Make the lessons learned searchable. The most common reason lessons learned are ignored is that nobody can find them. Store the PIR report in a shared knowledge base (even a wiki page is better than a buried PDF), tag it by project type and technology, and brief the BA community of practice on the top three findings. Institutional memory only compounds if it is accessible.

Benefits Tracking Beyond the First PIR

For large systems, a single PIR at six months is not enough. Some benefits — particularly cultural ones like improved data quality or reduced process workarounds — take a year or more to fully materialise.

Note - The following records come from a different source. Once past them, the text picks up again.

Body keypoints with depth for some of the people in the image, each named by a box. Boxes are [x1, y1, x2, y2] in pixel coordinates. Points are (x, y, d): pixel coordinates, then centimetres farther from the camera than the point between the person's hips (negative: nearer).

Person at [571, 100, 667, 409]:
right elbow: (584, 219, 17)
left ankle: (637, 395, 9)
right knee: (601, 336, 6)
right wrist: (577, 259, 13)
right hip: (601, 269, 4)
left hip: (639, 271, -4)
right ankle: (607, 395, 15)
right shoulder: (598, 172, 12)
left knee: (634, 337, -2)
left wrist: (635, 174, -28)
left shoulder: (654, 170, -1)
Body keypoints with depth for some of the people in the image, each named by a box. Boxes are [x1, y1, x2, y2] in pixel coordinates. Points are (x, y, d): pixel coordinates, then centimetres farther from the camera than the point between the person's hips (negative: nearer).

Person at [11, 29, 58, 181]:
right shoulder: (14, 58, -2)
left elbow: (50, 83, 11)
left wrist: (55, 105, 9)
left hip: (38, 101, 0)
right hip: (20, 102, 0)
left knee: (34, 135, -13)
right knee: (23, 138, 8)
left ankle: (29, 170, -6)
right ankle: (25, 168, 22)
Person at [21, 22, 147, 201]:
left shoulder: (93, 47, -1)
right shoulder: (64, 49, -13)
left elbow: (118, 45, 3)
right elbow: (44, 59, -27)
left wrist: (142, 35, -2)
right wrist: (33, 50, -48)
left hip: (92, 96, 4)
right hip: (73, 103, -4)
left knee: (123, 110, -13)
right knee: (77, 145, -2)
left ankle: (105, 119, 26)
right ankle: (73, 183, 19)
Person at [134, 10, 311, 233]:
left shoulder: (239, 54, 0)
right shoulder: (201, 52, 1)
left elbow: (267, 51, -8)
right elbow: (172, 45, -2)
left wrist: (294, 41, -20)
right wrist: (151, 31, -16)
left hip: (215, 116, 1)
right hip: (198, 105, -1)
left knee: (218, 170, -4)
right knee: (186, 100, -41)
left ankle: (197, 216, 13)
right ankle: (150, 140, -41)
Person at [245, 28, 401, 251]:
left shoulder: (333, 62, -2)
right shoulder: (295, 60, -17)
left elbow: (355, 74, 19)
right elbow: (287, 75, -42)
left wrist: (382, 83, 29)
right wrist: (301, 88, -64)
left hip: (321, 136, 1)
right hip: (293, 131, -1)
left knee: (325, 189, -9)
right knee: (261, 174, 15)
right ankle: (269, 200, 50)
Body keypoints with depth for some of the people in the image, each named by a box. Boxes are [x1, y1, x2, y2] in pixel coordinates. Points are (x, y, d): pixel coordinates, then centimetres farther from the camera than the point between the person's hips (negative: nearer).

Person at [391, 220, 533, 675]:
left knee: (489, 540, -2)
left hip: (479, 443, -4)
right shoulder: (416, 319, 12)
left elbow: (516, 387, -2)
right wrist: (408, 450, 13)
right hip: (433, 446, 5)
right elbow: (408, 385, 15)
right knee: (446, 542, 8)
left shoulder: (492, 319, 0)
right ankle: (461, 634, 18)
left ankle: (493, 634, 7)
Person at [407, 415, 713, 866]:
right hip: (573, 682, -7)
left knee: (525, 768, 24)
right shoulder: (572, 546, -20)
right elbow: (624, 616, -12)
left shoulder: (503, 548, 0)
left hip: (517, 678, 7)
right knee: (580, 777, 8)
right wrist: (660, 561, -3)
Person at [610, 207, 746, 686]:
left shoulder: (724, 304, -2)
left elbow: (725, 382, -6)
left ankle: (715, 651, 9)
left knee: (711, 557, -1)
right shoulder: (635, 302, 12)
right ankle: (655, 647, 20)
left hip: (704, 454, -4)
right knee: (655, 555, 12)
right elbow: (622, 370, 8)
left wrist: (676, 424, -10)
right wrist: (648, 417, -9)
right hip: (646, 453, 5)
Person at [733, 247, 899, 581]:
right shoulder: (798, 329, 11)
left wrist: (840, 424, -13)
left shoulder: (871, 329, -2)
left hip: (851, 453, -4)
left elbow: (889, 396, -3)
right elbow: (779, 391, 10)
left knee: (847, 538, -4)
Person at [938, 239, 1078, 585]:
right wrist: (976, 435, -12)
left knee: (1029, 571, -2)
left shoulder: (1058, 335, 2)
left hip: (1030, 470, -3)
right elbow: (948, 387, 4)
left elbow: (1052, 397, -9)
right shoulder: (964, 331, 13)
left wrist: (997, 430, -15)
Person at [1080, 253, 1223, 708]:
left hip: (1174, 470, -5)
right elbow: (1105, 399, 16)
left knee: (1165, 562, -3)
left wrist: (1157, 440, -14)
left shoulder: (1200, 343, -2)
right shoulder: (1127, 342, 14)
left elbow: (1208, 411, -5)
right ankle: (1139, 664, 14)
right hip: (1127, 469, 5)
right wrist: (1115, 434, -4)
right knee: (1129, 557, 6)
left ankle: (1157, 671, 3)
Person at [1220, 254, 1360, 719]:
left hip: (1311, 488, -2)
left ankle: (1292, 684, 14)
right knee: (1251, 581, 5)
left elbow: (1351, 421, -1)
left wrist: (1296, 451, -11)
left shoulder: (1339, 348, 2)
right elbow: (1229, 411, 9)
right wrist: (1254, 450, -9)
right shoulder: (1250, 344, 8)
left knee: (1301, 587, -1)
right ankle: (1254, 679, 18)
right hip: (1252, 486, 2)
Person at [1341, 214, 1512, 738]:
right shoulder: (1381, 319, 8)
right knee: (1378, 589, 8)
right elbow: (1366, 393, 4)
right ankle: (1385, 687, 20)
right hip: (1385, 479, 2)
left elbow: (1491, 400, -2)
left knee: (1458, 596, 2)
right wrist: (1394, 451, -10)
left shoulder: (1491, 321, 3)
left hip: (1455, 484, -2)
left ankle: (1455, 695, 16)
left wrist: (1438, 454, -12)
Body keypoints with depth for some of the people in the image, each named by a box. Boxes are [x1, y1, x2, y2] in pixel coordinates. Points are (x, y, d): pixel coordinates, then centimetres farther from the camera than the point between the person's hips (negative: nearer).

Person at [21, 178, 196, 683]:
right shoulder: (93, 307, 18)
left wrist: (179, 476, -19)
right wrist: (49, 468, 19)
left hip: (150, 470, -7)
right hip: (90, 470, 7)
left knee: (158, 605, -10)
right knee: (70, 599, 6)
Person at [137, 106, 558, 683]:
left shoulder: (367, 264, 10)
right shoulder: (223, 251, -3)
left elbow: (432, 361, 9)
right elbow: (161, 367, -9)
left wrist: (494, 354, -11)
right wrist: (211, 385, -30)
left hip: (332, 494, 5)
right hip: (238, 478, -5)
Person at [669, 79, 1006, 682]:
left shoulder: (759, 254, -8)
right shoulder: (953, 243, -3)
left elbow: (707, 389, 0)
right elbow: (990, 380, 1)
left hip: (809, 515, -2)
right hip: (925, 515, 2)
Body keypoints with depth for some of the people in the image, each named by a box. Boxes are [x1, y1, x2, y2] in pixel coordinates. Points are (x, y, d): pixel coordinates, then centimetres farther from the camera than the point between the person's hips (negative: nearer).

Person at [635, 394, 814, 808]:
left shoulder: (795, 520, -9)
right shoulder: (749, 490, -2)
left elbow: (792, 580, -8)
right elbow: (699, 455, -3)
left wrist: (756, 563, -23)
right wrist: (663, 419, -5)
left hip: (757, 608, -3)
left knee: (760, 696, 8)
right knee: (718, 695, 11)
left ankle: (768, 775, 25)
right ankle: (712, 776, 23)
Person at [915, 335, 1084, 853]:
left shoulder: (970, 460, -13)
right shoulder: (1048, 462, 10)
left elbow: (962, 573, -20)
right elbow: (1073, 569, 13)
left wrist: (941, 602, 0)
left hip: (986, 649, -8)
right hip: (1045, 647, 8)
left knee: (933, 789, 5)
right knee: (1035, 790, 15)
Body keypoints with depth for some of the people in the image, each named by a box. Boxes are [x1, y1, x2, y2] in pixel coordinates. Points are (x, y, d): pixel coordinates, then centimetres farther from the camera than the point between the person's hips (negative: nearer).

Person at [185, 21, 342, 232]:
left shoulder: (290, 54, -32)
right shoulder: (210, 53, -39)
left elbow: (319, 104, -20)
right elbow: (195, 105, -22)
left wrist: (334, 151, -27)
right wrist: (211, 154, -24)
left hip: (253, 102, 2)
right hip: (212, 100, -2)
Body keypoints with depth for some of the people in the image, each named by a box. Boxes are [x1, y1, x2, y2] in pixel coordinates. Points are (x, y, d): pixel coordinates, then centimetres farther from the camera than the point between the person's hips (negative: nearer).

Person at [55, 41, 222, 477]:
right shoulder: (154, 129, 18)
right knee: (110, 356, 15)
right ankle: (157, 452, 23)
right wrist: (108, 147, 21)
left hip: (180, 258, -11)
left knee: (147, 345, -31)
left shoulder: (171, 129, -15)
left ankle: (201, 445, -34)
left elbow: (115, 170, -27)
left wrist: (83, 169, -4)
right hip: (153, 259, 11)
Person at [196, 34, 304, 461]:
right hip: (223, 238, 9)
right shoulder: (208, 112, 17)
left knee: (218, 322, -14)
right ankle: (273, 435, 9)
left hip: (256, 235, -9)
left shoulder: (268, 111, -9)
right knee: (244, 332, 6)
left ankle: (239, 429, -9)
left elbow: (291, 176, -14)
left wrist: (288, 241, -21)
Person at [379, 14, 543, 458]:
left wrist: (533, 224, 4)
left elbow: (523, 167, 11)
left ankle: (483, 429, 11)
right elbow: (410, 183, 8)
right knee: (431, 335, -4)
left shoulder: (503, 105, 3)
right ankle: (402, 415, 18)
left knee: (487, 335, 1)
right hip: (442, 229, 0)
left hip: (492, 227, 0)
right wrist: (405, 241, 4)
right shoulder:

Best practice is to set a benefits tracking schedule at project closure: a formal check at six months (first PIR), a second check at twelve months, and an ongoing annual review for systems that carry strategic KPI targets.

The online store example makes this clear. A new recommendation engine was expected to increase average order value by 8% within six months. At the six-month PIR, the figure was only 3% — partially achieved. But the team noted that the personalisation model was still learning from limited data. The twelve-month check showed 9% improvement — ultimately above target. Without the second check, the organisation would have incorrectly classified a successful investment as a partial failure.

Summary

  • The Post-Implementation Review is a structured evaluation held after go-live to assess delivery performance, benefit realisation, system quality, and lessons learned.
  • Use a two-stage approach: a technical PIR at four to six weeks and a benefits PIR at three to six months.
  • Benefit realisation compares actual KPI movements to the promises made in the business case; record achieved, partial, not achieved, unplanned benefits, and unplanned costs.
  • Lessons learned are most valuable when structured as: what happened, root cause, and a concrete actionable recommendation with an owner.
  • Facilitate lessons-learned sessions as blameless process reviews — focus on decisions and systems, not individuals.
  • Store PIR reports accessibly and schedule follow-up benefits checks for large investments; some benefits take 12+ months to materialise fully.